> _What you have to do_: Could you transcribe every record below exactly as written, leaving out any pictures?

Data for review below:

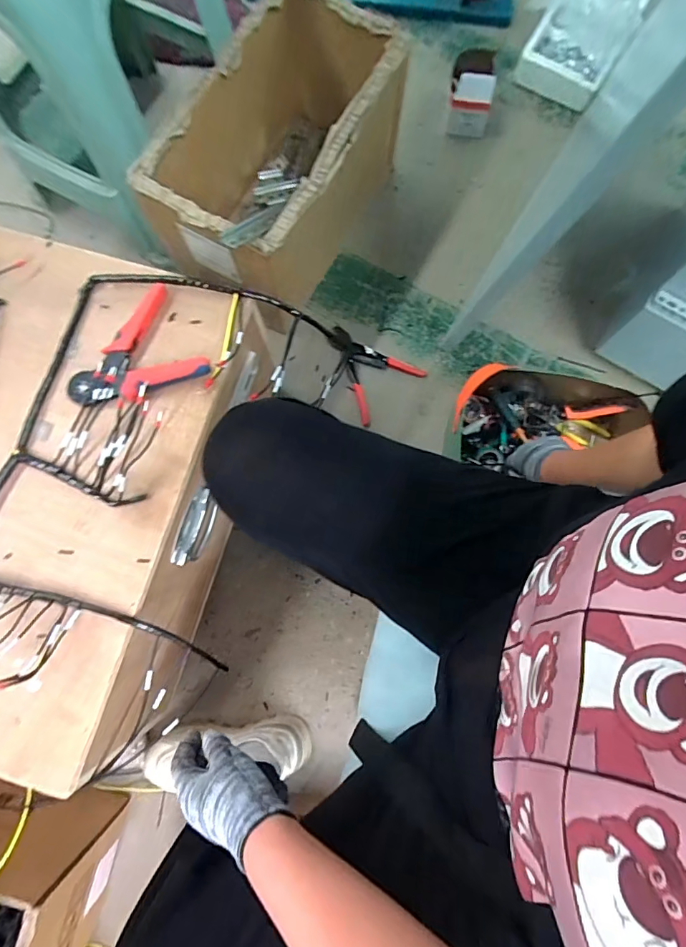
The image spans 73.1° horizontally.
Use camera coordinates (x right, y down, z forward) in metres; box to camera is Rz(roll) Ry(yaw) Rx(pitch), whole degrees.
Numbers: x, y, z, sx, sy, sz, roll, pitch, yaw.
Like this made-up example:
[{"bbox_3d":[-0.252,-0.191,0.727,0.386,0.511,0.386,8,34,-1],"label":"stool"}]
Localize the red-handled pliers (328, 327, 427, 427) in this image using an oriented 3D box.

End of Data for review.

> _Answer box_:
The image spans 73.1° horizontally.
Use camera coordinates (x right, y down, z forward) in metres; box to camera is Rz(roll) Ry(yaw) Rx(pitch), whole degrees.
Numbers: x, y, z, sx, sy, sz, roll, pitch, yaw.
Like this made-up example:
[{"bbox_3d":[-0.252,-0.191,0.727,0.386,0.511,0.386,8,34,-1],"label":"stool"}]
Localize the red-handled pliers (328, 327, 427, 427) in this image using an oriented 3D box.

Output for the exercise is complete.